* AUSGEWÄHLTER TEXT
● ● ● ● ● ● ●
Besucherlenkung

Unter Besucherlenkung werden Massnahmen zur Beeinflussung von Besuchern hinsichtlich ihrer räumlichen, zeitlichen und quantitativen Verteilung sowie ihrer Verhaltensweisen und Einstellungen gegenüber dem Schutzgut verstanden. Mithilfe der Besucherlenkung sollen negative Auswirkungen auf die Schutzobjekte minimiert und eine grösstmögliche Erholungs- und Erlebnisqualität gewährleistet werden. Die Besucherlenkung ist eine Massnahme des Besuchermanagements. Als Fundament für eine erfolgreiche Besucherlenkung dienen die Informationen aus dem Monitoring von Besuchern und Naturhaushalt

Ansatzpunkte

Im Mittelpunkt der Besucherlenkung steht der Mensch und der Erhalt der Erlebnisqualität von Schutz- und naturnahen Erholungsgebieten. Durch eine gezielte Integration der Besucher in den Besucherlenkungsprozess wird eine erfolgreiche Umsetzung und Erreichung der Naturschutzziele gewährleistet. Die Besucherlenkung ist lokal und (über)regional ausgerichtet. Sie setzt primär am Aufenthalt des Gastes im Schutz- oder Erholungsgebiet an, beginnt aber bereits in dessen Lebensumfeld.
● ● ● ● ● ● ●
* ANFORDERUNGEN
(1) Erkläre in ein bis drei Sätzen anhand des Textes zur Besucherlenkung, wozu die Besucher gezielt in den Besucherlenkungsprozess einbezogen werden.
(2) Schreibe den Text zur Besucherlenkung im Anschluss an seinen letzten Satz weiter.

* DATENBESTAND
● ● ● ● ● ● ●
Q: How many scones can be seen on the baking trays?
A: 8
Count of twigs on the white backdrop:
● ● ● ● ● ● ●
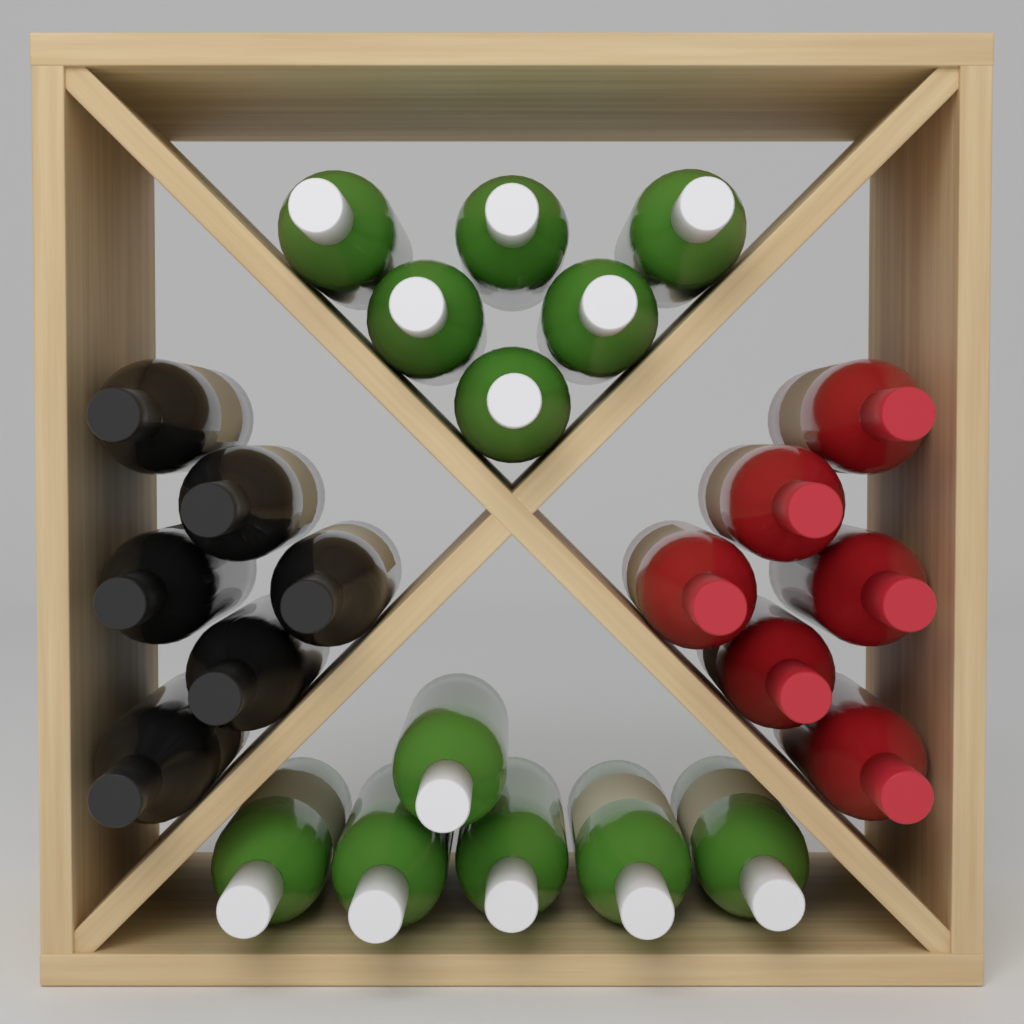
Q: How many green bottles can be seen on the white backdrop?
● ● ● ● ● ● ●
* ERGEBNISSE
(1) Die gezielte Integration der Besucher in den Besucherlenkungsprozess soll gewährleisten, dass die Besucherlenkung erfolgreich umgesetzt wird. Zugleich sollen so die Naturschutzziele erreicht werden.

(2)
Im Hinblick auf eine ganzheitliche Umweltbildung ist die Besucherlenkung auf alle Altersgruppen ausgerichtet. Kinder, als die Besucher von morgen, sind wichtige Adressaten der Besucherlenkung. Bei der Umsetzung sind die Bedürfnisse, Motive und Aktivitäten der verschiedenen Zielgruppen und Besuchertypen zu berücksichtigen.

Ziele

Die Ziele der Besucherlenkung gliedern sich in

  • Ökologische Ziele: Ressourcenschonung, Emissionsminderungen, Reduktion des Störungseinflusses auf Wildtiere
  • Ökonomische Ziele: Steigerung der Besucherzahlen, der Aufenthaltsdauer, des Ausgabeverhaltens, Erhaltung/Schaffung von Arbeitsplätzen und Einkommen, Reduktion der Bodenpreise, Lebenserhaltungskosten; Auslastung und Instandsetzung touristischer Infrastruktur, geringer Aufwand für Gebietsmanagement
  • Soziale, psychologische und kulturelle Ziele: Gesicherter Erholungs- und Erlebniswert für Gäste und Einheimische, Reduktion von Nutzerkonflikten, Bewahrung natürlicher und kultureller Orte und deren Zugänglichkeit, Förderung der Akzeptanz und Identität der Bevölkerung und Gäste
  • Sicherheitstechnische Ziele: Vermeidung von Unfällen
  • Denkmalpflegerische Ziele: Schutz von Kulturgütern (Gebäude, Skulpturen, historische Gärten etc.)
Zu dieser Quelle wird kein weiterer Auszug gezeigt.